La Cuaresma conmemora los cuarenta días que pasó Jesús en el desierto, como preparación de esos años de predicación, que culminan en la Cruz y en la gloria de la Pascua. Cuarenta días de oración y penitencia. Al terminar, el demonio interviene en la vida de Jesús abiertamente. Es el misterio de un Dios que se somete a la tentación. Jesús lo permitió para darnos ejemplo de humildad y para enseñarnos a vencer las tentaciones que vamos a sufrir a lo largo de la vida.
Prepárate para la prueba
La vida del hombre es una lucha constante contra esos tres enemigos del alma: El demonio, el mundo y la propia carne. Comenta San Agustín: «En el combate hasta la muerte está la victoria plena y gloriosa. En efecto, las primeras tentaciones propuestas a nuestro Señor, el Rey de los mártires, fueron duras; en el pan, la concupiscencia de la carne; en la promesa de reinos, la ambición mundana, y en la curiosidad de la prueba, la concupiscencia de los ojos. Todas estas cosas pertenecen al mundo, pero son cosas dulces, no crueles».
El cristiano, aunque esté bautizado, no está inmune de las tentaciones; al contrario, a veces cuanto más se empeña en servir a Dios con fervor, más procura Satanás obstruir el camino, como intentó hacerlo con Jesús, para impedir que cumpliera su misión redentora.
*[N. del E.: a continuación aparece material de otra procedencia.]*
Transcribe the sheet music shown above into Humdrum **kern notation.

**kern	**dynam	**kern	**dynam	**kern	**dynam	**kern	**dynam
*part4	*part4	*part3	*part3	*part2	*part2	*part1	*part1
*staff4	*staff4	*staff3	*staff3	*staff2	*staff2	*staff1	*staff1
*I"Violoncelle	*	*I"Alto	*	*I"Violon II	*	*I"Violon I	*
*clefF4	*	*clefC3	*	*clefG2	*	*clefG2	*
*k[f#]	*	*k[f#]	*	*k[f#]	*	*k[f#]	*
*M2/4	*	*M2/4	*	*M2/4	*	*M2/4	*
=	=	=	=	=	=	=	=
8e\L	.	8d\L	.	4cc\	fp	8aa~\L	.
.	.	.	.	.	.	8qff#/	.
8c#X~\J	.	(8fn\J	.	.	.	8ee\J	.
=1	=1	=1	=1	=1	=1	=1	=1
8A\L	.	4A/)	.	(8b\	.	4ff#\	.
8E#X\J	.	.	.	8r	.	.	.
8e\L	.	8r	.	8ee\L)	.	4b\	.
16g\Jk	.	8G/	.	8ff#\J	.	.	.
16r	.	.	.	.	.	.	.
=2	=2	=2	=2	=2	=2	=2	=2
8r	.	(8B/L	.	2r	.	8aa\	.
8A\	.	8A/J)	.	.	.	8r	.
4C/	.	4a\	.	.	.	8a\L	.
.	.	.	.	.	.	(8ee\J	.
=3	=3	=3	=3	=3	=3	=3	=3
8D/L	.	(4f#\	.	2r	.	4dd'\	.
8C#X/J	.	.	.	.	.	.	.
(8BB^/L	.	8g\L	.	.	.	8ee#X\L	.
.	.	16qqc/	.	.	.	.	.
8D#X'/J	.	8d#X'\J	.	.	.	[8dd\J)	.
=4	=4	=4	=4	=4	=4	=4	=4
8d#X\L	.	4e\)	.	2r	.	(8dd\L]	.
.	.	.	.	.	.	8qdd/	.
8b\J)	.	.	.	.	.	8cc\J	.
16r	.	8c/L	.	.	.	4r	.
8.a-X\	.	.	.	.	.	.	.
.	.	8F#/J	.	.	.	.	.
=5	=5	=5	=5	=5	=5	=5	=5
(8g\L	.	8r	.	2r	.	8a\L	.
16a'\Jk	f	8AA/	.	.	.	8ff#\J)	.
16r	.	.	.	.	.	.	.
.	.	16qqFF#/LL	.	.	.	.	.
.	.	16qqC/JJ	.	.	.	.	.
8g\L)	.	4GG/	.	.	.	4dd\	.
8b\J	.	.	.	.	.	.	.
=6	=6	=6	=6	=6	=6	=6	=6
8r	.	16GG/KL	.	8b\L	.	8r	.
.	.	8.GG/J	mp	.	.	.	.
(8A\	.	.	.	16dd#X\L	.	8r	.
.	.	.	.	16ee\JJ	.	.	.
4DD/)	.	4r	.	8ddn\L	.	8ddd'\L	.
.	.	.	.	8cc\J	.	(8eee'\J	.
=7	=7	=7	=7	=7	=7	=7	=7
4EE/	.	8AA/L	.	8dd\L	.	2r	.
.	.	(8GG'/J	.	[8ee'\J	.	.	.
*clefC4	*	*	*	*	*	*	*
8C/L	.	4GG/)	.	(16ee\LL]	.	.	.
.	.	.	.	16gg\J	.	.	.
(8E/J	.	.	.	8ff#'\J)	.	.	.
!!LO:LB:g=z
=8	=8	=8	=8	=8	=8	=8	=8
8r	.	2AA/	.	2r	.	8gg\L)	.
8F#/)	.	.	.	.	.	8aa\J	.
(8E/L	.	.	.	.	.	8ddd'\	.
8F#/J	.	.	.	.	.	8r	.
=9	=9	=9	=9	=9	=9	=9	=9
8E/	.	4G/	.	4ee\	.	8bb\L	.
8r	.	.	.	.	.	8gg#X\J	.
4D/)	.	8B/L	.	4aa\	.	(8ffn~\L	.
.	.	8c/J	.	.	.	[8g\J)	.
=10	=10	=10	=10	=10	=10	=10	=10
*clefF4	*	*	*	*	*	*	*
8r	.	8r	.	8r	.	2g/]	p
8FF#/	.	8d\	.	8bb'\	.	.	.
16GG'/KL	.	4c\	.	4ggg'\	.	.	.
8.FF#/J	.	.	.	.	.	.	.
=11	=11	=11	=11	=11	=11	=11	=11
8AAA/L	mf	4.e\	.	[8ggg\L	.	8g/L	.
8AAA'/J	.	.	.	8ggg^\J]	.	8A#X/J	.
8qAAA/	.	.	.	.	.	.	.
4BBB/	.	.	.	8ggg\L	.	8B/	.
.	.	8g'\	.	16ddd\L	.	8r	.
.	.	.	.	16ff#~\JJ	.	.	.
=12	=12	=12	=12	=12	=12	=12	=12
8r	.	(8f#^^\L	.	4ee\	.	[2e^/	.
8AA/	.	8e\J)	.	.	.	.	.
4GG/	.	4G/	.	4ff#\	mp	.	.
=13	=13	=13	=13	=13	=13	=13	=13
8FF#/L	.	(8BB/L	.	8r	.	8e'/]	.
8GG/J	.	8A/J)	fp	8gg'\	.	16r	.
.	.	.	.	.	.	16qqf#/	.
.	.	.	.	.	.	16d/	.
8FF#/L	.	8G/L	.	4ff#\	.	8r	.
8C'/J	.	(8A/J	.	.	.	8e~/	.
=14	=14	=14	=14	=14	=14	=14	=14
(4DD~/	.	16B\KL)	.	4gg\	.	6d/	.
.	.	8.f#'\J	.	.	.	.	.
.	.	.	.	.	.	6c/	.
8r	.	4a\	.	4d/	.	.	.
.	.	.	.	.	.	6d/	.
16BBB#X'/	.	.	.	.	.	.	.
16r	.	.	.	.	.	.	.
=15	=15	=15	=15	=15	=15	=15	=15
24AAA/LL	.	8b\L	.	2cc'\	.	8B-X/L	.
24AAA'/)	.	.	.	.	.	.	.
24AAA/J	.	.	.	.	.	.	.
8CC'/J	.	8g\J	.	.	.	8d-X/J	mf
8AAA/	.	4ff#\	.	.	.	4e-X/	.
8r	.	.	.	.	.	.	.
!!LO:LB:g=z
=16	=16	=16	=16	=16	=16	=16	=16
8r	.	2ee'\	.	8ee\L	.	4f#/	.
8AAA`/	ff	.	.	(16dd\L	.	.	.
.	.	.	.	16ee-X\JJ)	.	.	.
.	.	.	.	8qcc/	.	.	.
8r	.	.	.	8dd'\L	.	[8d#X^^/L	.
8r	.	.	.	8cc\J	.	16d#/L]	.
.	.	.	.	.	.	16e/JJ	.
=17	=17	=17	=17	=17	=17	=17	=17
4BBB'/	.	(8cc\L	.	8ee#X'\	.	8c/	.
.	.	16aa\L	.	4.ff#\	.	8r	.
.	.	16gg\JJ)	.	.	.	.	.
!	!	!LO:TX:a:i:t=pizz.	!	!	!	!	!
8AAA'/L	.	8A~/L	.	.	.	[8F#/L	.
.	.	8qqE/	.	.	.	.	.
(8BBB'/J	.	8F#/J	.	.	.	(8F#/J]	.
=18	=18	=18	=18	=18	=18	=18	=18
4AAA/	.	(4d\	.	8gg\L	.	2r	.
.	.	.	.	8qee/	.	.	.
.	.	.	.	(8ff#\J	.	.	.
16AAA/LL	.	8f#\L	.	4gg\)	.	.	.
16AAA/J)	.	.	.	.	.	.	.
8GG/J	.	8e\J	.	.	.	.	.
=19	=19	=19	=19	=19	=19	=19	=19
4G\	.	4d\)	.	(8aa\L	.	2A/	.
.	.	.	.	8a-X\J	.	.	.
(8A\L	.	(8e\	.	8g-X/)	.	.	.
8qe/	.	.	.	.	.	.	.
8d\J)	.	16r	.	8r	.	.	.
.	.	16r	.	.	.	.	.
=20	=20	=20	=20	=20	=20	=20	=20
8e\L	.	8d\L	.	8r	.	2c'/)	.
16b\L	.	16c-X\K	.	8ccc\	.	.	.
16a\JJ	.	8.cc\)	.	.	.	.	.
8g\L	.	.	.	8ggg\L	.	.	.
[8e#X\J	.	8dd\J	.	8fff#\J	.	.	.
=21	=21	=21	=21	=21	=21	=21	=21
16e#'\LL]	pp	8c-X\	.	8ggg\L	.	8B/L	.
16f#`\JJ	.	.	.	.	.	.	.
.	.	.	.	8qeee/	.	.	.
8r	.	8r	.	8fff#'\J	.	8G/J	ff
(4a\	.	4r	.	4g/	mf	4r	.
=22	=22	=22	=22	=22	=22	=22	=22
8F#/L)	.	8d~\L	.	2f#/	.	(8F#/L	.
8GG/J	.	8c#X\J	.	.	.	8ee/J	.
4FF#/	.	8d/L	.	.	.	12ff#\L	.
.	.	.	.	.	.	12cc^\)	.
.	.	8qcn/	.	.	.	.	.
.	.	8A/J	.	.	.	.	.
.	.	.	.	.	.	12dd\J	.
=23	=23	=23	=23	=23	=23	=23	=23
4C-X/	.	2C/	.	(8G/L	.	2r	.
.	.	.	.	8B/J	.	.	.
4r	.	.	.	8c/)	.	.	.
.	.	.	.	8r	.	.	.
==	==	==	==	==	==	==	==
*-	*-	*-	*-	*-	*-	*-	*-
Como nos dice el libro del Eclesiástico: “Si te decides a servir al Señor, prepárate para la prueba” (Eclo 2,1).
En esos momentos de lucha es necesario acudir a las mismas armas que usó Cristo: penitencia, oración, conformidad perfecta con la Voluntad del Padre. Quien es fiel a la palabra de Dios, quien se alimenta constantemente de ella, no podrá ser vencido por el Maligno.
La lucha no debe asustarnos o desanimarnos. Dios permite y se sirve de las tentaciones para purificar el alma, para desligarla de las cosas de la tierra, para llevarla a donde Él quiere y por donde Él quiere, para darle madurez, comprensión y sobre todo para hacerla humilde, muy humilde; en una palabra, para santificarla.
Cómo obrar en las tentaciones
El demonio tienta aprovechando las necesidades y debilidades de la naturaleza humana y promete siempre lo que no puede dar; porque la felicidad está muy lejos de sus manos. Toda tentación es siempre un miserable engaño. Recordemos que el demonio es el padre de la mentira y lo que promete sólo puede ser mentira y fracaso.
Por otro lado, podemos prevenir la tentación con la mortificación constante en el día a día, la práctica de la caridad, la guarda de los sentidos internos y externos, la huida eficaz de las ocasiones de pecar, manteniéndonos ocupados y evitando el ocio. Si nos acostumbramos a vivir en los sentidos y a dar a nuestra naturaleza todos los caprichos que nos pide, cuando llegue la tentación nos van a faltar las fuerzas para resistirla. Mientras que si vamos fortaleciendo nuestra voluntad en cosas pequeñas, cuando se nos presente la disyuntiva de seguir el camino del Señor o apartarnos de Él, veremos cómo podremos vencer esa tentación con más facilidad.
La gracia de Dios y la ayuda de María
En cada tentación el Señor está siempre a nuestro lado. Como aquella vez en que Santa Catalina de Siena sufría unas tentaciones horribles contra la virtud de la pureza y, poco después se quejó a Jesús: “¿Señor, dónde estabas cuando yo era tan fuertemente tentada?” Y Él le respondió: “Catalina, estaba en tu corazón, sosteniéndote y luchando contigo, si no, no hubieras podido vencer”. Siempre contamos con la gracia de Dios para vencer cualquier tentación.
Además, la tierna y filial devoción a la Santísima Virgen es uno de los medios más seguros para no caer y vernos libres de todos los peligros que nos acechan. Recurramos a Ella con frecuencia y repitámosle esta bella jaculatoria, sobre todo cuando nos sintamos tentados: “Mírame con compasión, no me dejes, Madre mía”. Y recordemos que, donde está María, no está el demonio.
San Bernardo lo plasma en esta bella oración: «¡Oh hombre, quienquiera: que seas! Ya ves que en el borrascoso mar de este mundo más bien que caminar por tierra firme y llana, navegas entre tempestades y peligros. Si no quieres naufragar, no pierdas de vista a la estrella del mar. Mira a la Estrella, invoca a María. En los peligros de pecar, en los asaltos de la tentación, en las angustias, en las dudas que resolver, piensa que María te puede socorrer. Llámala sin demora en tu ayuda. Que su poderoso nombre no se caiga jamás de tus labios, invocándola sin cesar, y jamás se aparte de tu corazón poniendo en él tu confianza.»